Currently, the state’s multiple-dwelling law forbids developers from building a residential project that’s more than 12 times its lot size, which is another way to describe the concept of floor area ratio. If a property is zoned for a FAR higher than 12, builders can only include up to 12 FAR of residential space in a given project. The rest of the development has to be devoted to commercial or community facility space. Repealing the limit would allow residential projects to grow to the limit of whatever a particular lot is zoned for. The city would still have control over zoning, and removing the cap wouldn’t allow developers to bypass existing height and density limits. 

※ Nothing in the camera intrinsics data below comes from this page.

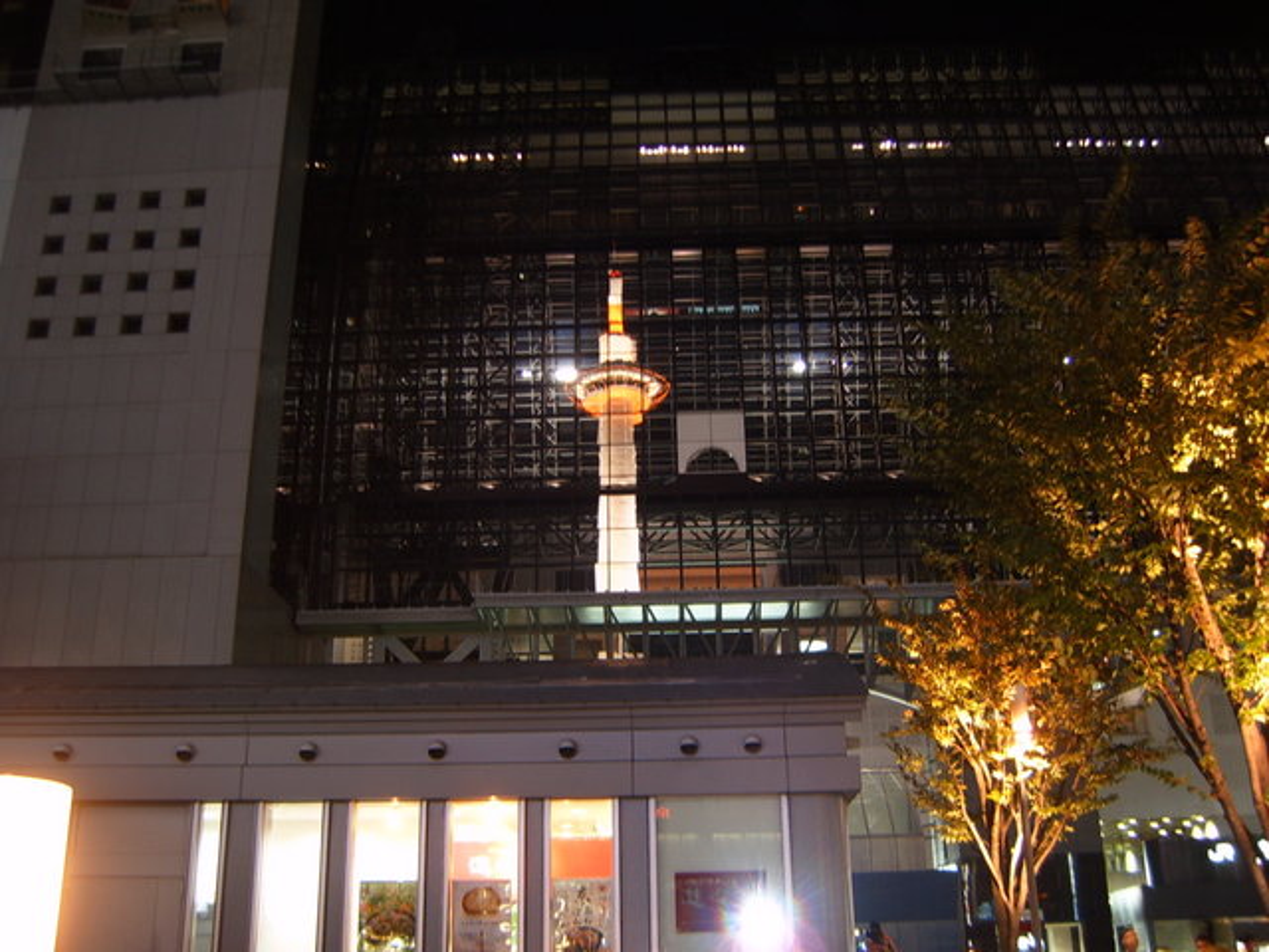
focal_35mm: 37
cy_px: 476
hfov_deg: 50.1
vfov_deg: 38.7
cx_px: 634
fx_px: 1356
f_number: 2.9
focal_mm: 6.2
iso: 50
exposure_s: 1
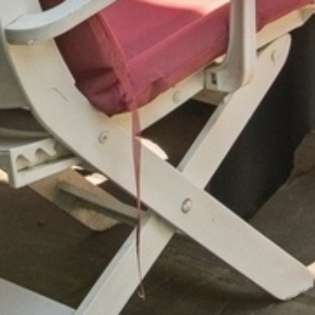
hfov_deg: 11.6
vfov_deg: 10.6
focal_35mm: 138
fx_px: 1421
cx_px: 592
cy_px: -476
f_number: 8
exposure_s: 1/100
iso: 200
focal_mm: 12
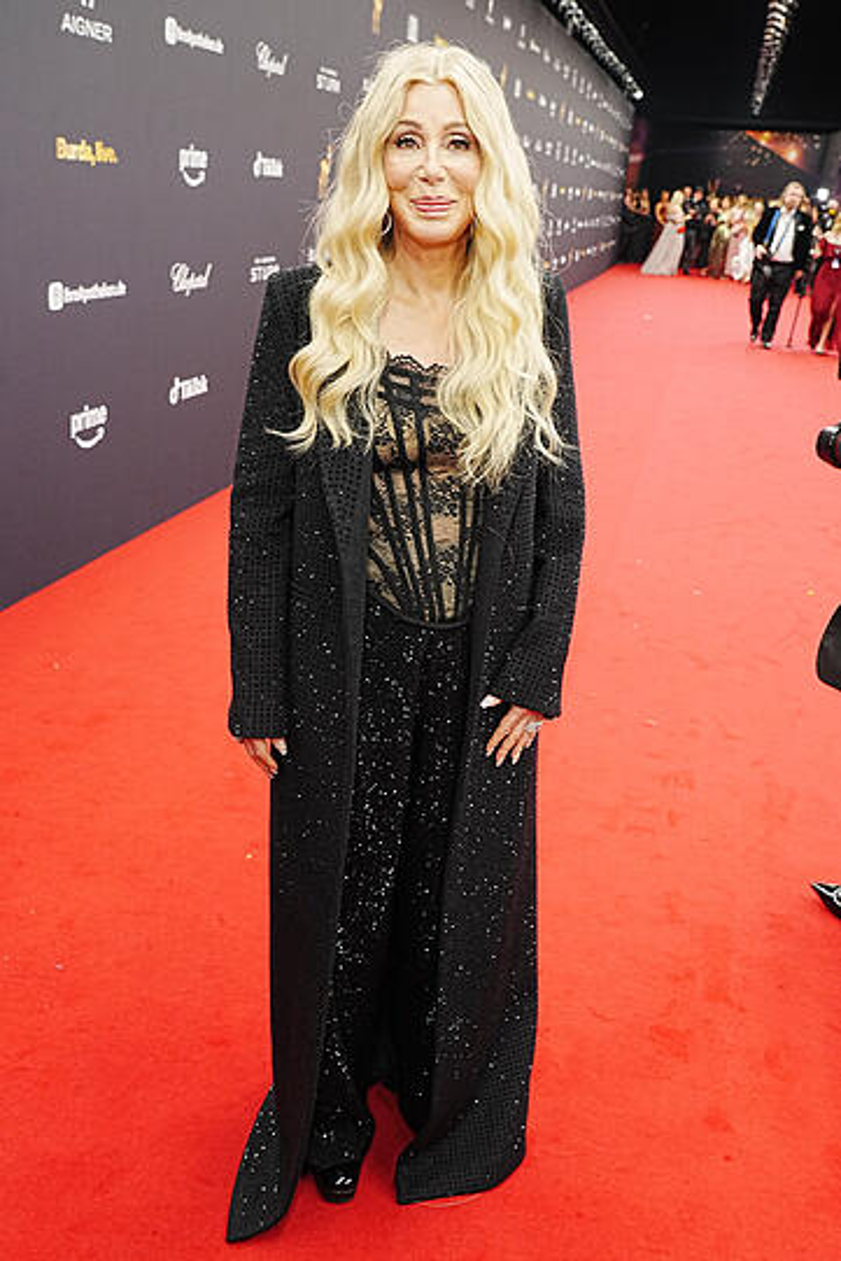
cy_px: 630
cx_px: 420
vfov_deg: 60.3
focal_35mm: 31
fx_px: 1086
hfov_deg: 42.4
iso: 800
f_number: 5.6
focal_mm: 31
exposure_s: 1/250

The cap was enshrined by an amendment to the Multiple Dwelling Law in 1961, coinciding with a major overhaul of the city’s zoning code that still defines how most neighborhoods look today.

Affordable housing advocates have pushed for repealing the limit for years, because it would enable the city and private developers to build more housing in expensive and densely zoned parts of Manhattan, Downtown Brooklyn and Long Island City, Queens.

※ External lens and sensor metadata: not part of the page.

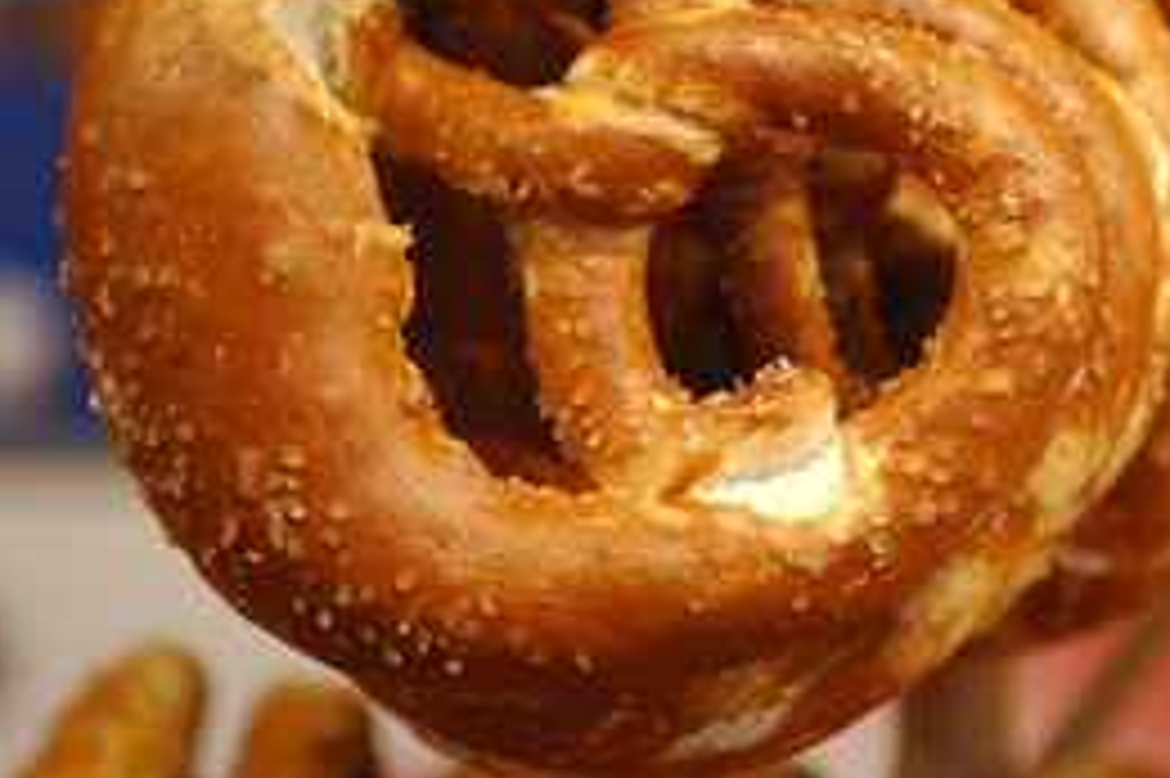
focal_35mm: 136
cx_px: 839
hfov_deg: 15.0
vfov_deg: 10.1
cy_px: 207
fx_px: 4417
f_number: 2.8
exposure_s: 1/30
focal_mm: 56
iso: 250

“Eliminating the cap will encourage more development of affordable housing,” said Stephen Lefkowitz, a land use lawyer at Fried Frank. “The cost of building per square foot will be cheaper. If you can build more units, the land will be cheaper on a per-square-foot basis. Land costs are fixed, and architecture and legal costs won’t rise.”

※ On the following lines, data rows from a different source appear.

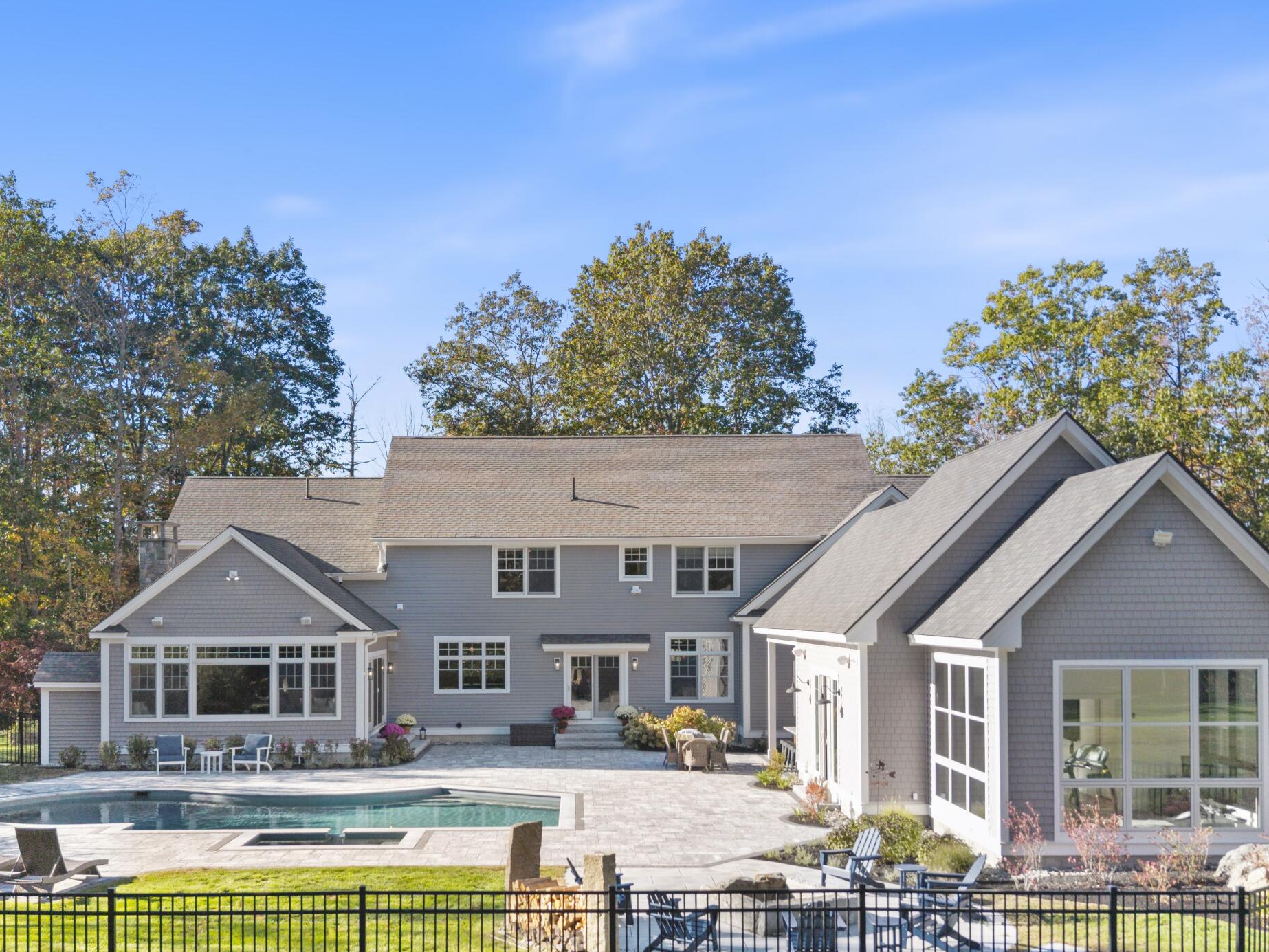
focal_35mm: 39
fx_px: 1430
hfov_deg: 47.8
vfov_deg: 36.6
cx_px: 573
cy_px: 608
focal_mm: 8.67
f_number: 1.8
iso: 190
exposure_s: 1/2000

Moses Gates, the director of community planning and design at the nonprofit Regional Plan Association, said that he only supported nixing the cap if developers were forced to go through a full rezoning and public review process in order to build beyond 12 FAR.

“I encourage the state assembly to make sure that that should scenario should only happen if the lot goes through a ULURP process and applies Mandatory Inclusionary Housing to it,” said Gates, who authored a report on lifting the cap earlier this month. He added that the legislation should close loopholes that might allow developers to build bigger than 12 FAR without a public review process, like purchasing development rights.

However, preservationist groups like the New York Landmarks Conservancy and the Municipal Arts Society vocally oppose rolling back the cap. They argue that it opens up neighborhoods to out-of-context development.

“I think that this puts pressure on contextual districts and historic districts in Manhattan and a lot of Brooklyn,” said Peg Breen, the president of the Landmarks Conservancy. “They will try to upzone neighborhoods.” She added, “This is the second time that the de Blasio administration has tried to get this through with no knowledge and no public debate, and I don’t think that’s good government.”

Both the senate and the assembly considered repealing the cap two years ago, but the bills didn’t pass.

The Real Estate Board of New York is leading the charge for the proposal, although other groups like 32BJ SEIU have also signed on in support.

“Removing the 12 floor area ratio cap would provide the city with an opportunity to promote more affordable housing production, subject to extensive community and City Council review, in those neighborhoods that are well-served by transit and affordable housing is difficult to build,” REBNY President John Banks said in a prepared statement.

32BJ President Hector Figueroa threw his weight behind lifting the far cap in a letter to Heastie in a letter Tuesday.

“Removing the 12 FAR cap would not change the current zoning of any area in New York City and would in fact, provide the city with the opportunity to create more affordable housing, especially in neighborhoods where such housing production is cost prohibitive,” he wrote.

Even Mayor Bill de Blasio supported lifting the FAR cap in his 2014 housing plan, which called for building and preserving 200,000 affordable units over the next decade. City Hall still backs the measure.

“We’ve supported this proposal in the past and certainly appreciate the renewed look at a tool that can help us build and protect affordable housing,” City Hall spokeswoman Melissa Grace wrote in an email. “As always, local planning decisions are grounded in the public review process—and squarely in communities.”